Poet-traveller Richard Tillinghast revisits Istanbul — and his own hometown.
(page 2 of 2)
In a piece written for the University of Michigan’s Contemporary Authors Autobiography Series, Tillinghast’s outside interests while attending Central High included classes at the Memphis Academy of Art and music-making, and in Memphis in the late 1950s, music meant jazz, rock-and-roll, country and western. Tillinghast, as the drummer for a number of bands, played it all, and in the process, he got a good look at local nightlife, including the city’s better dives.
What led Tillinghast to turn to poetry once and for all? Two words: The Mountain. That’s how graduates of the University of the South in Sewanee refer to the school’s setting. That’s where Tillinghast studied literature with the school’s superb faculty. And that’s where he was taught modern poetry by Monroe Spears, who had Tillinghast’s poems first published. But Tillinghast didn’t stop his studies there. He went to Harvard for his M.A. and Ph.D., and he found in one of his teachers there, Robert Lowell, not only a model and champion of his work but also a friend — and subject too in Tillinghast’s critical memoir Robert Lowell’s Life and Work: Damaged Grandeur (1995).
Travel, during these years of grad-school study, was never far from Tillinghast’s mind, however, and how could it have been otherwise? From 1964 to 1966, he was editor-in-chief of Let’s Go: The Student Guide to Europe. That year 1964 holds even added importance. It is the year Tillinghast first set foot in Istanbul.

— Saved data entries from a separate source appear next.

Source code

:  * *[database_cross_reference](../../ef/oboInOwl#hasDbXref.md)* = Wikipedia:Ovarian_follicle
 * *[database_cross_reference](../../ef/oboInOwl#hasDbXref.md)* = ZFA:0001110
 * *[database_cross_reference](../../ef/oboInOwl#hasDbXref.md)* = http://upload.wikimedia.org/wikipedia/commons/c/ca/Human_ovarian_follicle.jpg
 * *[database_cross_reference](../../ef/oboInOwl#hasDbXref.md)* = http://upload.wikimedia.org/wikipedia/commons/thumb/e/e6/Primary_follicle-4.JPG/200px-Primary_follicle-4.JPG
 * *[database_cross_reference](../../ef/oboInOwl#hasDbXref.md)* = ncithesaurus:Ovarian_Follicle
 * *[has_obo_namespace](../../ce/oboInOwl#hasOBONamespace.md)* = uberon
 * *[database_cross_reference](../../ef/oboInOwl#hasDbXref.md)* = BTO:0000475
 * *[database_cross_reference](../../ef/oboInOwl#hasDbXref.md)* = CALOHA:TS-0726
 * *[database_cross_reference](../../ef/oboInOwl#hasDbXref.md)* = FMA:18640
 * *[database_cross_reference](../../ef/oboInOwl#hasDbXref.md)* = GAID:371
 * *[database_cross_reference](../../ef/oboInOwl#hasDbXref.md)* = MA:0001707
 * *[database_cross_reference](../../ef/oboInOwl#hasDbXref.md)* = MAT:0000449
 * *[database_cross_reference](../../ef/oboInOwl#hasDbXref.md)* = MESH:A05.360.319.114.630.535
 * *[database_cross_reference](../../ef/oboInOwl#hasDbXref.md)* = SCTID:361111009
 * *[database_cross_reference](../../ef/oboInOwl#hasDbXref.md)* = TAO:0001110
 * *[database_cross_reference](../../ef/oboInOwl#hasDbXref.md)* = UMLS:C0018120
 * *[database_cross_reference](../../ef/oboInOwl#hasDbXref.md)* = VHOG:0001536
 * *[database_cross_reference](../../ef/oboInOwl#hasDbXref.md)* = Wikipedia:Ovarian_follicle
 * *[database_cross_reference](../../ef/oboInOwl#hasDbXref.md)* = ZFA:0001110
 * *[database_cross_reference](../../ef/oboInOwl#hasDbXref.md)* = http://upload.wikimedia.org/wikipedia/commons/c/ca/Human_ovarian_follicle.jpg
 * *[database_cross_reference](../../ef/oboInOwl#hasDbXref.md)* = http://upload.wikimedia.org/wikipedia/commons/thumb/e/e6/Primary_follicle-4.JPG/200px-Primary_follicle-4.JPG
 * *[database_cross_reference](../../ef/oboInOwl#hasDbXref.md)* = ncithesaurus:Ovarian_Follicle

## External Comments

And it is hardly the last time he set off for new parts: among them, teaching posts at the University of California at Berkeley, San Quentin Prison, and the University of Michigan, where Tillinghast taught until retiring in 2005.
It hasn’t been academics full time, all the time, though. Tillinghast has studied under a Sufi master. He’s led the transcendental hippie life in California. He’s trekked to Nepal, Afghanistan, Pakistan, and India. He’s moved wife and children to Ireland and written of that country in Finding Ireland: A Poet’s Explorations of Irish Literature and Culture (2008). He’s even taken time off from his teaching career to act as an expert Volkswagen mechanic. What Tillinghast has not stopped is writing, be it poetry or be the subject his travels.
Which brings us to Breakfast at the Airport: A Book of Places, which isn’t yet a finished book. It is the title of the manuscript Tillinghast is at work on now, and in among chapters devoted to India and Nepal, Ireland and England, the American West and Hawaii, there is this: “… a joy, and a sadness in coming back. There is a joy in the sense of belonging, of possessing and being possessed by the land where you were born.”
The quote isn’t from Richard Tillinghast, however. It’s from Memphis artist Carroll Cloar. But Tillinghast uses that quote to open his essay “Memphis: History and Memory” — an essay that more than sketches for general readers the story of the poet’s hometown. It is an essay that recalls scenes from the author’s own upbringing — his grandmother on the phone giving “Boss” Crump “a piece of her mind” over some local issue, visits with his uncle to the Tennessee Club off Court Square, dances during Cotton Carnival, lunch at the Little Tea Shop, his father’s office in the Sterick Building — in a city meant not for forgetting but remembering.
It is a city that is, in Richard Tillinghast’s words, “anything but ordinary.” It is, also according to Richard Tillinghast, not the “stifling and benighted place” he mistook it to be when he set off for Sewanee and beyond. It is, in fact, “a singular place,” and he counts himself “lucky” to have grown up in it.
Memphis: He calls it “conflicted” and “untidy.’ The city’s history: “altogether unlikely,” even “strange” — “a storied place.”
As with that city on the Bosphorus, so too the Bluff City on the Mississippi.